Desde artículos de telefonía hasta tabaco, pasando por productos de alimentación, cosmética, moda, joyería, arte y accesorios de automóvil. Todo, incluso coches enteros, se puede falsificar.
Hace tiempo que los productos fraudulentos dejaron de ser algo exclusivo de mercadillos y, actualmente, mueve tanto dinero como el tráfico de drogas. Por desgracia, se ha convertido en un fenómeno socialmente aceptado y cada vez resulta más difícil de identificar.
El coste real de esta poderosa industria es realmente alto, muy favorecida por la expansión del comercio electrónico y por el libre comercio de mercancías que acompaña a la globalización. Es una amenaza para la economía en su conjunto ya que destruye puestos de trabajo, supone grandes pérdidas fiscales, fomenta el crimen organizado e imposibilita la innovación y la creación de nuevas empresas.
Dejando de lado la enorme pérdida económica que las imitaciones representa, hay otro tipo de problema no menos importante. Casi un tercio de los artículos confiscados por las aduanas, alimentos y medicinas muchos de ellos, se consideran potencialmente peligrosos para la seguridad y la salud. Los organismos de sanidad de Estados Unidos han advertido de que el 80% de los medicamentos vendidos a través de internet están falsificados.
Sin lugar a dudas, China es el país que tiene todos los récord en este tipo de producción, seguido por Corea del Norte y Taiwán.

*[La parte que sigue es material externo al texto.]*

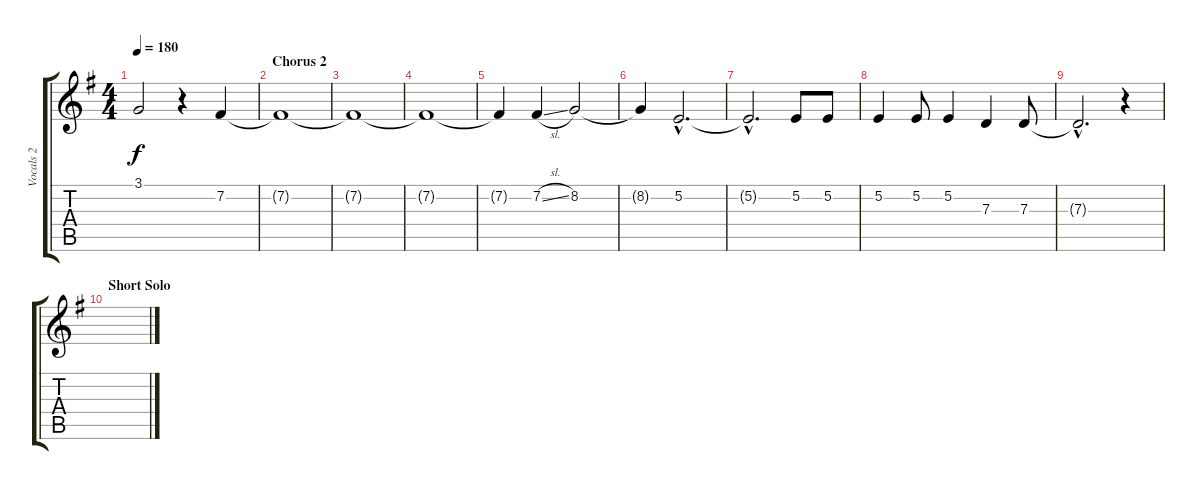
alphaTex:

\track ("Vocals 2" "Vocals 2") {instrument reedorgan}
\staff {score tabs}
\tuning (E4 B3 G3 D3 A2 E2) {hide}
\ts (4 4)
\tempo 180
\clef g2
\ks eminor
3.1.2{dy f} r.4 7.2.4 |
\section ("" "Chorus 2")
7.2{t}.1 |
7.2{t}.1 |
7.2{t}.1 |
7.2{t}.4 7.2{sl}.4 8.2.2 |
8.2{t}.4 5.2{hac}.2{d} |
5.2{hac t}.2{d} 5.2.8 5.2.8 |
5.2.4 5.2.8 5.2.4 7.3.4 7.3.8 |
7.3{hac t}.2{d} r.4 |
\section ("" "Short Solo")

La industria de la falsificación supone el 8% del PIB total de este país.
Después de Alemania, Italia y Grecia, España es el país de la Unión Europea donde más productos falsificados se interceptan y donde el año pasado la Agencia Tributaria intervino casi 2,6 millones de estos productos, una mercancía que de haber llegado al mercado, habría tenido un valor de 129,9 millones de euros. Se estima que para las empresas españolas la pérdida anual de ingresos es de unos 4.000 millones de euros, lo que destruye 50.000 puestos de trabajo, según la Oficina Española de Patentes y Marcas (OEPM).
Para protegerse de este tipo de competencia desleal, las empresas gastan mucho dinero en acciones legales de todo tipo y campañas que dan a conocer los inconvenientes de este mercado ilegal, pero hasta que los gobiernos de los países más afectados no establezcan una serie de políticas claras en contra de la falsificación y unas condenas mayores, este fenómeno seguirá muy presente.
Son los consumidores los que ayudan a expandir este negocio sumergido cuando acuden a él para ahorrar dinero, pero esto último es algo que también buscan esas empresas que llevan sus fábricas a países subdesarrollados para reducir sus costes de producción a costa de bajos salarios y malas condiciones laborales, especialmente en la industria de la moda. Como siempre, cada parte mira por su propio interés, pero esto no debe servir de excusa para ignorar las consecuencias de esta realidad.